D:从后往前考虑每个人,显然如果能移到最后一个人后方就应该立即移动,否则移不移没什么影响。链表暴力模拟这个过程即可。容易发现复杂度是线性的(判断两人间是否有边可能需要带log)。当然事实上根本不需要链表,直接检查其对后方未删除点的出度之和即可。
#include<iostream>
#include<cstdio>
#include<cmath>
#include<cstdlib>
#include<cstring>
#include<algorithm>
#include<map>
using namespace std;
#define ll long long
#define N 300010
#define M 500010
char getc(){char c=getchar();while ((c<'A'||c>'Z')&&(c<'a'||c>'z')&&(c<'0'||c>'9')) c=getchar();return c;}
int gcd(int n,int m){return m==0?n:gcd(m,n%m);}
int read()
{
int x=0,f=1;char c=getchar();
while (c<'0'||c>'9') {if (c=='-') f=-1;c=getchar();}
while (c>='0'&&c<='9') x=(x<<1)+(x<<3)+(c^48),c=getchar();
return x*f;
}
int n,m,a[N],p[N],t,nxt[N],pre[N],degree[N],ans;
map<int,int> f[N];
void del(int k)
{
nxt[pre[k]]=nxt[k];
pre[nxt[k]]=pre[k];
}
signed main()
{
#ifndef ONLINE_JUDGE
freopen("a.in","r",stdin);
freopen("a.out","w",stdout);
#endif
n=read(),m=read();
for (int i=1;i<=n;i++) a[i]=read();
for (int i=1;i<=m;i++)
{
int x=read(),y=read();
f[x][y]=1;degree[x]++;
}
for (int i=0;i<n;i++) nxt[i]=i+1;
for (int i=1;i<=n;i++) pre[i]=i-1;
for (int i=n-1;i>=1;i--)
{
int x=a[i];
if (f[x][a[n]])
{
if (n-i-ans>degree[x]) continue;
int u=i;
while (u!=n)
{
if (!f[x][a[nxt[u]]]) break;
u=nxt[u];
}
if (u==n)
{
ans++;
del(i);
}
}
}
cout<<ans;
return 0;
//NOTICE LONG LONG!!!!!
}
E:分块,每块维护第一个数和块的总和。
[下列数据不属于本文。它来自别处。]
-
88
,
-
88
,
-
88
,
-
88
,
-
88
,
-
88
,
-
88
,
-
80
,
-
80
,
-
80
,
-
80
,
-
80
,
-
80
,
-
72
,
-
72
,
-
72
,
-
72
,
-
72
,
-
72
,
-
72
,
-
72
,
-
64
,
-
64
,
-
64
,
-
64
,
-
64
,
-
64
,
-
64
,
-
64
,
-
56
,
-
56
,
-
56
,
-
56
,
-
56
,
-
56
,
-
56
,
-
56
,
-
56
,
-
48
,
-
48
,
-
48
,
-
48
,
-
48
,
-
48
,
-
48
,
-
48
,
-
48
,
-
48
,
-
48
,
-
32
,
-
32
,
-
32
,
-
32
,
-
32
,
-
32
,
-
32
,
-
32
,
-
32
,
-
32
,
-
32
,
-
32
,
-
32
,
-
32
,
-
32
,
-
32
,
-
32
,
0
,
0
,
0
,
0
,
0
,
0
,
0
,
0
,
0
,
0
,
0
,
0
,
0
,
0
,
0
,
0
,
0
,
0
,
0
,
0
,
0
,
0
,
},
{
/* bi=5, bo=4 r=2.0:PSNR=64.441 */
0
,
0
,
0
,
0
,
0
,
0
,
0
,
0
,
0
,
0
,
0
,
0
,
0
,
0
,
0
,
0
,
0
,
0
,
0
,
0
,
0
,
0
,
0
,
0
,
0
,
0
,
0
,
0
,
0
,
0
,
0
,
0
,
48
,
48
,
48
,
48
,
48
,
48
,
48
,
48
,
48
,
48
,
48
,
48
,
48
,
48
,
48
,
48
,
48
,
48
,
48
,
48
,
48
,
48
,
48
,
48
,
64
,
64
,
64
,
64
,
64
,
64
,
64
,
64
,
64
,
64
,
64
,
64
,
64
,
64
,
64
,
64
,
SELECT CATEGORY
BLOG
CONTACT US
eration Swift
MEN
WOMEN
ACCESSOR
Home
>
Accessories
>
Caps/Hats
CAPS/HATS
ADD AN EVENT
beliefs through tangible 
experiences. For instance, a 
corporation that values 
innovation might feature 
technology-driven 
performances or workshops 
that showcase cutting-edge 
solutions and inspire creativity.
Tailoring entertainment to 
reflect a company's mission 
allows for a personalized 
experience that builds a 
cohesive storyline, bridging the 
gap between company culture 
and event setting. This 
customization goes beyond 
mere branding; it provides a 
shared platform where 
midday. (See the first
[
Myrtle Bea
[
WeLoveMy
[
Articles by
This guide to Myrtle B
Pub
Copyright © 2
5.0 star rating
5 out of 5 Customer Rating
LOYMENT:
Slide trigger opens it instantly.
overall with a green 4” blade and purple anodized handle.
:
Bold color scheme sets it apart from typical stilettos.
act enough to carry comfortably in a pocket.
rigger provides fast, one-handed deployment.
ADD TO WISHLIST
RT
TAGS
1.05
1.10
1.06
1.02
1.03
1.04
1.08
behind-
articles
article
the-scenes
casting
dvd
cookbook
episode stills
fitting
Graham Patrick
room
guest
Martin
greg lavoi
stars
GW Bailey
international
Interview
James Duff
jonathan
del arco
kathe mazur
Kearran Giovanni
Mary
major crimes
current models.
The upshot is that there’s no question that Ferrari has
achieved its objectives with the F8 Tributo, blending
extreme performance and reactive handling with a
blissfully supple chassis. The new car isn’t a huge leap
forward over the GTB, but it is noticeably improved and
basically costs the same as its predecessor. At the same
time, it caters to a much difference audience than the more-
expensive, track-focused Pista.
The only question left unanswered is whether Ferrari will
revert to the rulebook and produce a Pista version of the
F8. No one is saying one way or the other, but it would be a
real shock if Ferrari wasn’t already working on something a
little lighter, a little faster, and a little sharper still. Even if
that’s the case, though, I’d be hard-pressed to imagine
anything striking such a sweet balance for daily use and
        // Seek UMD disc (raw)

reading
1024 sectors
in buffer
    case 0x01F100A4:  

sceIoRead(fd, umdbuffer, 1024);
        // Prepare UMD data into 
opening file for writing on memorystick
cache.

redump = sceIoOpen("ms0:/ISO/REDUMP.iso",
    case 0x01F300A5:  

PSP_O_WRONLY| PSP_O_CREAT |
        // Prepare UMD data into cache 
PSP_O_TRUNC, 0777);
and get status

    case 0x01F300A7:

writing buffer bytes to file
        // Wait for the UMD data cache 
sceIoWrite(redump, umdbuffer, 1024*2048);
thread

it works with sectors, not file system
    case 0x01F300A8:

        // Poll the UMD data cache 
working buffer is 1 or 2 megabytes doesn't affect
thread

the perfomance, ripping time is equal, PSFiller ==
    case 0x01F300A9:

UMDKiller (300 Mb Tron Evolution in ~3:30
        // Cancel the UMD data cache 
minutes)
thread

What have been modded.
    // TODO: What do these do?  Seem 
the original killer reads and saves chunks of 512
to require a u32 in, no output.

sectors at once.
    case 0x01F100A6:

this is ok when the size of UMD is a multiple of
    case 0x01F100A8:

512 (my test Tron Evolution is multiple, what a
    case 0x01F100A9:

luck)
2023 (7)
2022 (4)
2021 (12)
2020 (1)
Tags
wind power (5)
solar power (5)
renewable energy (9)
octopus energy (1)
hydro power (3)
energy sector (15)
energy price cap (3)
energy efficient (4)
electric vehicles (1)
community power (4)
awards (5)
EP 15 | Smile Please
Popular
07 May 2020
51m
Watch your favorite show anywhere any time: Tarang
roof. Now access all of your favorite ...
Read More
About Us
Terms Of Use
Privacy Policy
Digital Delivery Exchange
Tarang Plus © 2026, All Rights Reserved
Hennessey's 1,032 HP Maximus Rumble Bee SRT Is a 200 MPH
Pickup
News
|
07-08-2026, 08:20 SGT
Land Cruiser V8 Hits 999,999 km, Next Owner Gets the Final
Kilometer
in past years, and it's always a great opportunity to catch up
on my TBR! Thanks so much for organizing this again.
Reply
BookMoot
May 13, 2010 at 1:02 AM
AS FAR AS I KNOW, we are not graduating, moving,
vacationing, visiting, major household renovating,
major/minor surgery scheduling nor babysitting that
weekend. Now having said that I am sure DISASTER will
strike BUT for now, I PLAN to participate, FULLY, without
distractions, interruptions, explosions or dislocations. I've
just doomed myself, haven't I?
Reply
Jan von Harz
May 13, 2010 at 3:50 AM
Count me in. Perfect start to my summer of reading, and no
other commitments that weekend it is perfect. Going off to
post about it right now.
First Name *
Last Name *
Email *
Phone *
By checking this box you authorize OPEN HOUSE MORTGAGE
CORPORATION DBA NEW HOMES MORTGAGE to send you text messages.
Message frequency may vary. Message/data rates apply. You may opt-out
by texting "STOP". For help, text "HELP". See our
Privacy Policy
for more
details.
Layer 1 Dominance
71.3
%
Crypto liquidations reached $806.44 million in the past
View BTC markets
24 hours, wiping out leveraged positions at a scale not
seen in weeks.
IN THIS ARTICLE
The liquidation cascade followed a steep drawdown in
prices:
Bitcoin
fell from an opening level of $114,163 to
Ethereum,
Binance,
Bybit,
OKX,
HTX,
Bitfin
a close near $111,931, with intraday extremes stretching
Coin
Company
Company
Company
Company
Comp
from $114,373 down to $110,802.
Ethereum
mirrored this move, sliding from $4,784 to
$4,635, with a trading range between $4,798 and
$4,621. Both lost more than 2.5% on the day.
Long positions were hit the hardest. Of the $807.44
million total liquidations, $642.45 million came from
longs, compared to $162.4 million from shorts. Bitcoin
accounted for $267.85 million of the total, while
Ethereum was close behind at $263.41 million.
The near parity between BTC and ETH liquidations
注意到每次修改影响的是一段连续区间,于是根据块的第一个数暴力找到最后一个影响块,对其之前的块更新第一个数与总和,修改块和最后一个块暴力重构。查询时暴力重构端点所在的块就完了。当然也可以线段树,做法类似。
#include<iostream>
#include<cstdio>
#include<cmath>
#include<cstdlib>
#include<cstring>
#include<algorithm>
#include<map>
using namespace std;
#define ll long long
#define N 100010
char getc(){char c=getchar();while ((c<'A'||c>'Z')&&(c<'a'||c>'z')&&(c<'0'||c>'9')) c=getchar();return c;}
int gcd(int n,int m){return m==0?n:gcd(m,n%m);}
int read()
{
int x=0,f=1;char c=getchar();
while (c<'0'||c>'9') {if (c=='-') f=-1;c=getchar();}
while (c>='0'&&c<='9') x=(x<<1)+(x<<3)+(c^48),c=getchar();
return x*f;
}
int n,q,b[N],block,num,pos[N],L[N],R[N];
ll S[N],SS[N],sum[N],a[N],first[N],val[N];
void update(int k)
{
a[L[k]]=first[k];sum[k]=a[L[k]];
for (int i=L[k]+1;i<=R[k];i++)
a[i]=max(a[i],a[i-1]+b[i-1]),sum[k]+=a[i];
}
signed main()
{
#ifndef ONLINE_JUDGE
freopen("a.in","r",stdin);
freopen("a.out","w",stdout);
#endif
n=read();block=sqrt(n);num=(n-1)/block+1;
for (int i=1;i<=n;i++) a[i]=read();
for (int i=1;i<n;i++) b[i]=read();
for (int i=1;i<n;i++) S[i]=S[i-1]+b[i];
for (int i=1;i<=num;i++)
{
L[i]=R[i-1]+1;R[i]=min(n,L[i]+block-1);
for (int j=L[i];j<=R[i];j++)
{
if (j==L[i]) SS[j]=0;
else SS[j]=SS[j-1]+b[j-1];
val[i]+=SS[j];
pos[j]=i,sum[i]+=a[j];
}
first[i]=a[L[i]];
}
q=read();
while (q--)
{
char c=getchar();
while (c!='+'&&c!='s') c=getchar();
if (c=='+')
{
int p=read(),x=read();
update(pos[p]);
a[p]+=x;if (p==L[pos[p]]) first[pos[p]]+=x;
update(pos[p]);
int u=num+1;
for (int i=pos[p]+1;i<=num;i++)
if (first[i]>a[p]+S[L[i]-1]-S[p-1]) {u=i;break;}
u--;
for (int i=pos[p]+1;i<u;i++)
first[i]=a[p]+S[L[i]-1]-S[p-1],
sum[i]=1ll*first[i]*(R[i]-L[i]+1)+val[i];
if (u!=pos[p])
{
first[u]=a[p]+S[L[u]-1]-S[p-1];
update(u);
}
}
else
{
int l=read(),r=read();
if (pos[l]==pos[r])
{
update(pos[l]);ll ans=0;
for (int i=l;i<=r;i++) ans+=a[i];
printf("%I64d\n",ans);
}
else
{
update(pos[l]),update(pos[r]);ll ans=0;
for (int i=l;i<=R[pos[l]];i++) ans+=a[i];
for (int i=L[pos[r]];i<=r;i++) ans+=a[i];
for (int i=pos[l]+1;i<pos[r];i++) ans+=sum[i];
printf("%I64d\n",ans);
}
}
}
return 0;
//NOTICE LONG LONG!!!!!
}